Üstad Nazım Hikmet, ”Şeyh Bedreddin Destanı” şiirini bilirsiniz… Bedreddin ve yiğitlerini, “Dil,din,ırk,toplumsal mevki gibi ayırıcı olgulara karşı çıkarak anlatır...” “Yarin yanağından gayrı her şeyde” diyerek kardeşliğe, ortak yaşama vurgu yapar…
Devrimci kuşak Nazım’ı,Nazım’da onları çok sevdi… Nasıl sevmesin ki ya da sevilmesin ki..? Hayatı boyunca hapishaneleri mesken tutma pahasına mazlum halkların yanında oldu... 20.yüzyılın bütün ulusal bağımsızlık mücadelelerine hayatı pahasına koşulsuz destek verdi…
Artık 21.yüzyıldayız… Bilimden sanata,kültürden,siyasete, dünyada yaşanan değişimler baş döndürücü... Geçen yüzyılın doğruları,bugünün doğrusu olmayabilir... Misal mi..? İspanya’da Katalanların bağımsızlık talebi ne güne duruyor…
Katalanlar bağımsızlık istiyor… Belki de, bu bir ilk… Dünya solu, bu bağımsızlık isteğini nasıl karşılayacak..? Tam bir muamma olmakla birlikte, sol cenahın görüş birliği içinde olacağı kanısında değilim… Çünkü bu bağımsızlık talebi, geçmiştekilerin hiçbirine benzemiyor…
Sosyal Medya müdavimi olan sosyalist dostlar, nedense derin bir sessizlik içinde... Yaşanan bu suskunluk bir tesadüf mü yoksa kafalarda beliren soru işaretlerine cevap arayışımı..? Bugüne kadar bir kişi dışında, görüş beyan edene rastlamadım... O da,Katalan halkının bağımsızlığından yana…

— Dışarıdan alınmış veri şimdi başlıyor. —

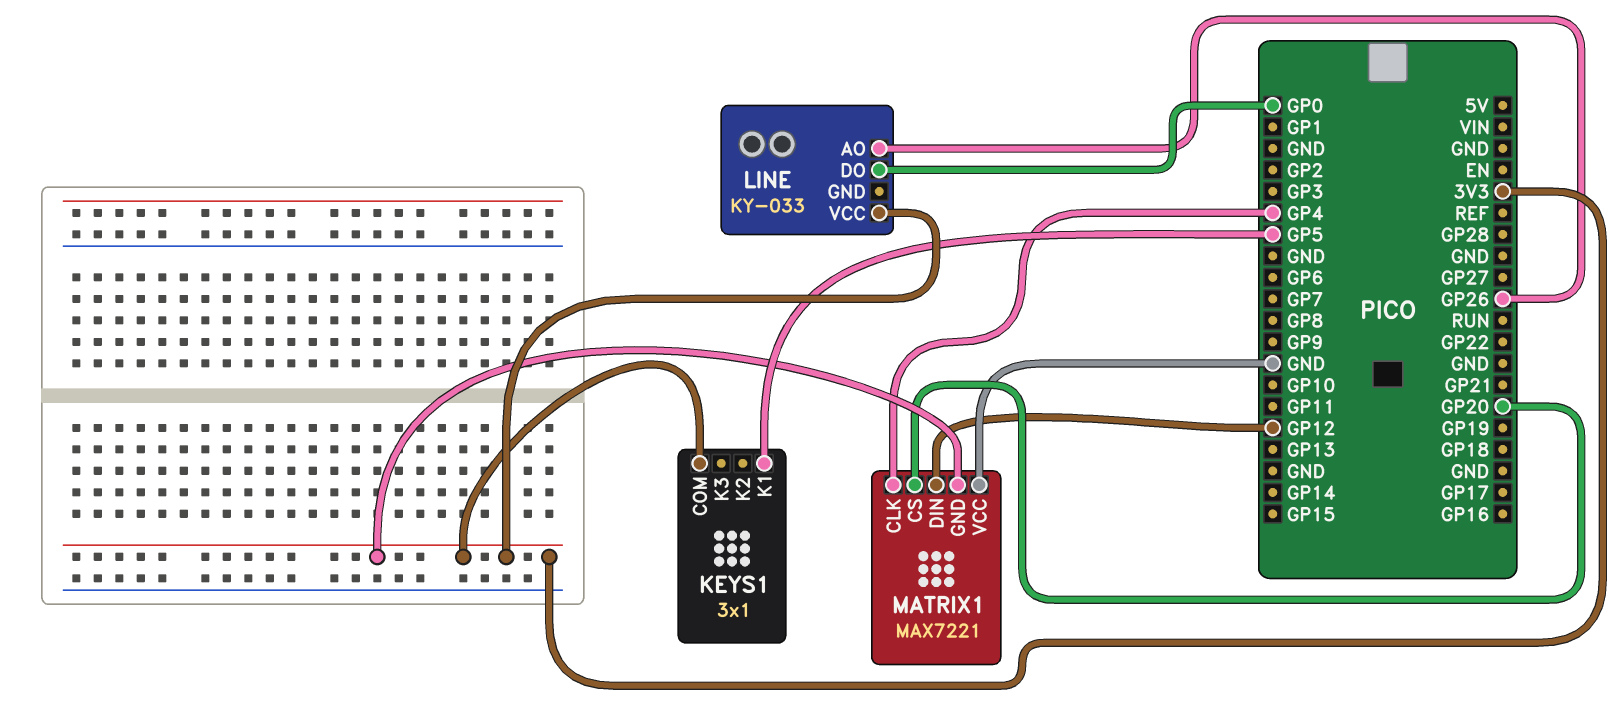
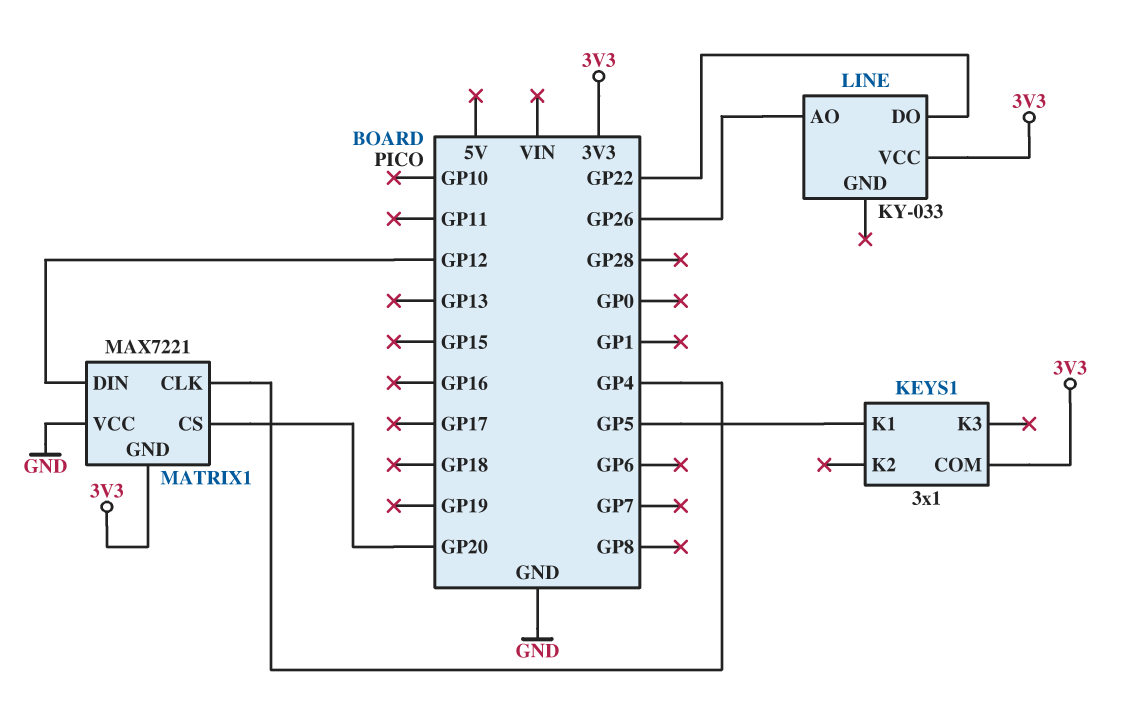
LINE pin DO: GP0 -> GP22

Ben, Katalan halkının bağımsızlık talebini haksız bulanlardanım… Çünkü, Katalonya bölgesi, İktisadi olarak İspanya’ nın en zengin bölgesi… Amiyane tabirle,üreten biz,kazanan biz olduğuna göre, ekmeğimizi İspanyol halkı ile bölüşmek istemiyoruz diyorlar…
Bencilce bir davranış… Ekmeğini paylaşmaktan kaçıyorlar… Başta işaret etmeye çalıştığım, dostluk, kardeşlik ve ortak yaşam gibi güzelliklerin adeta inkarı... Sosyalistler mutlaka bu bağımsızlık talebine ilişkin görüşlerini beyan edeceklerdir.. En azından,kamu oyu ile düşüncelerini paylaşmaları beklentisi içindeyim…
Bugün dünya siyasetine bakıldığında, kardeşlik, dostluk,ortak yaşam politikalarının öncüsü, Avrupa Birliği… Uluslararası,İktisadi ve siyasi işbirliğine öncülük eden yegane kurum yine Avrupa Birliği ise, ki öyle, dikkate değer bulduğumu söylemeliyim...
Sosyalist Sol,dünyayı yönetmeye hazır olmadığı gibi,dünya halkları da Sosyalizm ile yönetilmeye kendilerini hazır görmüyorlar… Görülen o ki, Sosyalizm hayalini kuranlar, asgari yarım yüzyıl kadar beklemek zorunda kalacaklar…
Çünkü,birlikte yaşama öncülük eden ve bu uğurda ağır bedeller ödeyenler,günümüzde Çağdaş Liberal Demokratlar… Avrupa Birliği’nin lokomotifi olmaları, benim için ayrı bir mutluluk kaynağı… Milliyetçi popülist ve şoven politikalar güç kazanıyor, Dünya’da… Bu yükseliş, atalet içinde yaşanan geçici bir heves gibi geliyor bana… Tedirginlik duymaya gerek yok… Bence Avrupa Birliği ve politikaları, 21.yüzyılın yükselen değeri olacak... En azından, temennim bu yönde… Çünkü gün itibarıyla, AB’den daha çağdaş ve ilerici, uygulanabilir bir “reçete”,henüz yazılmış değil.